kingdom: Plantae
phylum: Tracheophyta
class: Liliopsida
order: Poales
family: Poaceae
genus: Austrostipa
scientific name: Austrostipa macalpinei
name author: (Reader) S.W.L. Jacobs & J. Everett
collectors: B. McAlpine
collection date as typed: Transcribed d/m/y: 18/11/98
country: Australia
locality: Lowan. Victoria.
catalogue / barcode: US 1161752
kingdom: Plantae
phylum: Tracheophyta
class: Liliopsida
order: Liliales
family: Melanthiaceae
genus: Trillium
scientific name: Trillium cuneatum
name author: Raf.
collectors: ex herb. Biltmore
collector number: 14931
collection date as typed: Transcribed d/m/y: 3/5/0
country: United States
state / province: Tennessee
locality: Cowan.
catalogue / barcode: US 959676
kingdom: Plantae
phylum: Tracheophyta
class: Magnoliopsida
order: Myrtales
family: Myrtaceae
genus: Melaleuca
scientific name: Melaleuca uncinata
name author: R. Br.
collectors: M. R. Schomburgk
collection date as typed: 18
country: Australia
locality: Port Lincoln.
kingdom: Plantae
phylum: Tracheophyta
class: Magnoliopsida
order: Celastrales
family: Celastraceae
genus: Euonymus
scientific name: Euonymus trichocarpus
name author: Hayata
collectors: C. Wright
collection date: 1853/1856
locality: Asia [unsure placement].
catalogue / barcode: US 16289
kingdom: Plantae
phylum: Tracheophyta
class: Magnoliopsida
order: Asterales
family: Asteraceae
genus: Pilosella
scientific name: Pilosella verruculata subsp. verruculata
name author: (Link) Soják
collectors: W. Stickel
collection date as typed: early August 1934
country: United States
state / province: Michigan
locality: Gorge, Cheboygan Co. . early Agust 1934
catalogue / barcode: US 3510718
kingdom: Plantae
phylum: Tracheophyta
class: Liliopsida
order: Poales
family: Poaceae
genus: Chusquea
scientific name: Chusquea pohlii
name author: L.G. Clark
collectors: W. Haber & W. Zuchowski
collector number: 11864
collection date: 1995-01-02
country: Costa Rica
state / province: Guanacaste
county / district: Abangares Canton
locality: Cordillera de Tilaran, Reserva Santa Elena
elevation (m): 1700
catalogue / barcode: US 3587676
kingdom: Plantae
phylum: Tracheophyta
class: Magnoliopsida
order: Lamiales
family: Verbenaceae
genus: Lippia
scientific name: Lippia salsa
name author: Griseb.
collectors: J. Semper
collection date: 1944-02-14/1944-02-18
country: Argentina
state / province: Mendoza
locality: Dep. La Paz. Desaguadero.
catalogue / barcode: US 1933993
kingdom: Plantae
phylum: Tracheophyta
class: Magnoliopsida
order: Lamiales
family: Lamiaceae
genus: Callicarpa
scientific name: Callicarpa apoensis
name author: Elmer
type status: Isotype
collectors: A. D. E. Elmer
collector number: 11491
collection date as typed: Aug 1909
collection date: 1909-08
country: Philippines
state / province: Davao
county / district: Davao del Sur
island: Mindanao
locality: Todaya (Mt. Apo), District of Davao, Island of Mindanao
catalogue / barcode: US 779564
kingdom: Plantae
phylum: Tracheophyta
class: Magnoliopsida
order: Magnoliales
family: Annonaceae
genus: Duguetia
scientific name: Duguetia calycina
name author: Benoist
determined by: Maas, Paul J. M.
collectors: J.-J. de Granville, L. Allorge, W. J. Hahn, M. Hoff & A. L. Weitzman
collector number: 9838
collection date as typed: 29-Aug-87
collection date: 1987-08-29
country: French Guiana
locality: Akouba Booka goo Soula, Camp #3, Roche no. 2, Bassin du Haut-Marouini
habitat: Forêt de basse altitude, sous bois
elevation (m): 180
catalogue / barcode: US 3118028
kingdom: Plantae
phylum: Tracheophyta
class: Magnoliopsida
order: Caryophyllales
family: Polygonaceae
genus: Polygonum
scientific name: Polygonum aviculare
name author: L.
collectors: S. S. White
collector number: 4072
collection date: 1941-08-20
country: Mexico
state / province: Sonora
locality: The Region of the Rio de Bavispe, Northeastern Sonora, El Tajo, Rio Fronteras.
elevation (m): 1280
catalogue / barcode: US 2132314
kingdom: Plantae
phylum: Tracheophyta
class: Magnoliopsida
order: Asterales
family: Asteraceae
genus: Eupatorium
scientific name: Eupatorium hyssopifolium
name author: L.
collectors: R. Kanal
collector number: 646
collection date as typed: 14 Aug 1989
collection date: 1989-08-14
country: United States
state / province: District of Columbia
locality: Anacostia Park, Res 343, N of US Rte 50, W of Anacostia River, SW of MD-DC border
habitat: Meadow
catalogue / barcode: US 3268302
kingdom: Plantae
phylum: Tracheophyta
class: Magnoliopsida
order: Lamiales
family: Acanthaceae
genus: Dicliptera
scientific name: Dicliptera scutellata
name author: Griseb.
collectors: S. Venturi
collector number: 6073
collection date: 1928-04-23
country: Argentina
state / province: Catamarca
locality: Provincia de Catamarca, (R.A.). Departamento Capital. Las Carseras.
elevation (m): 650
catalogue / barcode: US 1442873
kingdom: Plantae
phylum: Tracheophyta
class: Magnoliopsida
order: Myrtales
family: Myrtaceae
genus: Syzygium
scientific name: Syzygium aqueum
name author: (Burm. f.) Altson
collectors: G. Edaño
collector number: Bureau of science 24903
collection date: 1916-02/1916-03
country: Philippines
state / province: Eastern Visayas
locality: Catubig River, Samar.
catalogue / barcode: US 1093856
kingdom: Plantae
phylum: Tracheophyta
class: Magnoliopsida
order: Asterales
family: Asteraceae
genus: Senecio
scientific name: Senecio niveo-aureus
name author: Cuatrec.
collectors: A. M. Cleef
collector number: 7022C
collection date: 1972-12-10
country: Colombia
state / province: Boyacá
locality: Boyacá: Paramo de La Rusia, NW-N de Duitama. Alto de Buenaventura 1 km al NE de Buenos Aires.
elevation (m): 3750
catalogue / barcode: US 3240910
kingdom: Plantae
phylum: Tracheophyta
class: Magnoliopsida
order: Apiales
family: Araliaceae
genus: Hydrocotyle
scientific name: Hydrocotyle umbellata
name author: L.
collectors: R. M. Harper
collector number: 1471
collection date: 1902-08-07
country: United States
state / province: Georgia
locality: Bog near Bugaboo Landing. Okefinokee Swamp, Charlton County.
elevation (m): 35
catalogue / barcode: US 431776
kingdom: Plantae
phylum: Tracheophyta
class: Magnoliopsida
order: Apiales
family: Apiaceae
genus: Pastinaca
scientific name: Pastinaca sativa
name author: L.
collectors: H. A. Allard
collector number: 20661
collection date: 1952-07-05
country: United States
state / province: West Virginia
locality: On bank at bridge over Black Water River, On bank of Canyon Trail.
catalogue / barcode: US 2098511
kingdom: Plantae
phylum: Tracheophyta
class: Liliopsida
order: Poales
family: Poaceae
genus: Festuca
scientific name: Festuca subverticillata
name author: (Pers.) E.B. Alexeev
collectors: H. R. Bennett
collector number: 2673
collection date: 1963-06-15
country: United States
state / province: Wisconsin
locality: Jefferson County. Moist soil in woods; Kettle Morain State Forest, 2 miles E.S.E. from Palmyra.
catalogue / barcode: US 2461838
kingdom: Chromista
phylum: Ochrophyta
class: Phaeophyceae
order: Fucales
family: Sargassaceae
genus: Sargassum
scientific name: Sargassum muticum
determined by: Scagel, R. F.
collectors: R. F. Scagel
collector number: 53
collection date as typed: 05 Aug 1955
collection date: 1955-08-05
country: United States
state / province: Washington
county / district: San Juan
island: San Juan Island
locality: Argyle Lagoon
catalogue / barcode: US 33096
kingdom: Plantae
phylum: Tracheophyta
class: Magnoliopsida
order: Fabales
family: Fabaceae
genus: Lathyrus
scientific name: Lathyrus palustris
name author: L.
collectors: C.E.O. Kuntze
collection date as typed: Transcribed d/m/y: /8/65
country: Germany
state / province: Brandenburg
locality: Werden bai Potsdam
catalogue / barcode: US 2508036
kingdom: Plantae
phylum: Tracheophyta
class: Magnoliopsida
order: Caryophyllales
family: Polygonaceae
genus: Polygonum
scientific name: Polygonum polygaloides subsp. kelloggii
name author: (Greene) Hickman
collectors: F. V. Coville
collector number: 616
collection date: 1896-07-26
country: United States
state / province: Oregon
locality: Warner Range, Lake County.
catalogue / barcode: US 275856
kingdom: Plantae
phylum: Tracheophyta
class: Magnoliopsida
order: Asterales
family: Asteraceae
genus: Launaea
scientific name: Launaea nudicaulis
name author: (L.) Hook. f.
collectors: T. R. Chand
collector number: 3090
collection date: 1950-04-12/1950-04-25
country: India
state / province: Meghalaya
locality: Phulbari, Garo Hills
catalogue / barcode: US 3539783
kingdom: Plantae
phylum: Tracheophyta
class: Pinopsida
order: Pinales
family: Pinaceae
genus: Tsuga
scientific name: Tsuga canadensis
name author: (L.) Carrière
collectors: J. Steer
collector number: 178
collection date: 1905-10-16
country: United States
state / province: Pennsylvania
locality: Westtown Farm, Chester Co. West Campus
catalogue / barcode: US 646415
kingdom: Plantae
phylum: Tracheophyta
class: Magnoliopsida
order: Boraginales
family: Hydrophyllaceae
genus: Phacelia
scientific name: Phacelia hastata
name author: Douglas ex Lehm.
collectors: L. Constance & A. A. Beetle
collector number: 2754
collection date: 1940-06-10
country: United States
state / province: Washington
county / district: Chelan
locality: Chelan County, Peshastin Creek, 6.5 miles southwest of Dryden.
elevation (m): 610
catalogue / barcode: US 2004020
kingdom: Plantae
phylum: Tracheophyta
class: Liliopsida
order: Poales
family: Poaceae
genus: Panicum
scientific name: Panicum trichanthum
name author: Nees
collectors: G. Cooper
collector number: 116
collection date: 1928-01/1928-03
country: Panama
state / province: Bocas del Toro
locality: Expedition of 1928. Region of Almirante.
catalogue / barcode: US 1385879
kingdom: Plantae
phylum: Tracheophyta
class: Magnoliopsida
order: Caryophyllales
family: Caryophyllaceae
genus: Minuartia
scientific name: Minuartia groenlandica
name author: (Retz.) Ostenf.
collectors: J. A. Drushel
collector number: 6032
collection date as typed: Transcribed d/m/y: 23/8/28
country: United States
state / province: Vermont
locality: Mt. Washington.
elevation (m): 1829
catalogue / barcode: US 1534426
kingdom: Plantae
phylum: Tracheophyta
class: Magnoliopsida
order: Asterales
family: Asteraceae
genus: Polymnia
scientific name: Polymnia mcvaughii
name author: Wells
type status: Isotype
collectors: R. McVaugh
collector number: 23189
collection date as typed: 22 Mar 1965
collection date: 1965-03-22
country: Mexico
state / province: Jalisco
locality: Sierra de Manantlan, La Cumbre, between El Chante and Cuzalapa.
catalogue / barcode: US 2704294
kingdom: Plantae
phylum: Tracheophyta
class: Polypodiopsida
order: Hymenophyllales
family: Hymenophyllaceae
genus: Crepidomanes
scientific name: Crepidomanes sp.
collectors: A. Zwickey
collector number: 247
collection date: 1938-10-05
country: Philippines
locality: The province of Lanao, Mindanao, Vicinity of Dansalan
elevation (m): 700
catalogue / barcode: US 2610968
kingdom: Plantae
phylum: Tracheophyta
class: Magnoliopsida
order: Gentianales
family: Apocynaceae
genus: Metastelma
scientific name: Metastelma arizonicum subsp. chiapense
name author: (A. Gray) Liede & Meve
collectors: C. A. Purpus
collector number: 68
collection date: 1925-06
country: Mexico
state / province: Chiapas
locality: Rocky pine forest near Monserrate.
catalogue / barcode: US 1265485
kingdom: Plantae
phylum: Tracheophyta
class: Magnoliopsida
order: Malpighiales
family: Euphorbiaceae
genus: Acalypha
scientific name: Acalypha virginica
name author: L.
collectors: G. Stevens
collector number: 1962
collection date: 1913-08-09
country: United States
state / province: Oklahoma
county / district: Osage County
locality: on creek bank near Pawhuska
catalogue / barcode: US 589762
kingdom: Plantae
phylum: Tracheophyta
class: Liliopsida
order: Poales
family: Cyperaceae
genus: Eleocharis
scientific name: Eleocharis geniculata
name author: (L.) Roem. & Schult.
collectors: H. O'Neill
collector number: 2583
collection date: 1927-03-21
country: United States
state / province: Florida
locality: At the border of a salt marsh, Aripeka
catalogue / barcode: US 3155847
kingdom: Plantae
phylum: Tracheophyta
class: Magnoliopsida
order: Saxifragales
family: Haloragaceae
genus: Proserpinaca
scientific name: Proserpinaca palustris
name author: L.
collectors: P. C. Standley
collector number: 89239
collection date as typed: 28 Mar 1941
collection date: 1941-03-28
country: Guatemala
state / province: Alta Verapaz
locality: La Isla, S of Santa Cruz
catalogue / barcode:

> _What to produce_
Print the lines between the one holding "catalogue / barcode: US 1093856" and the one holding "state / province: Boyacá", both included, with nothing changed.

> _In response_
catalogue / barcode: US 1093856
kingdom: Plantae
phylum: Tracheophyta
class: Magnoliopsida
order: Asterales
family: Asteraceae
genus: Senecio
scientific name: Senecio niveo-aureus
name author: Cuatrec.
collectors: A. M. Cleef
collector number: 7022C
collection date: 1972-12-10
country: Colombia
state / province: Boyacá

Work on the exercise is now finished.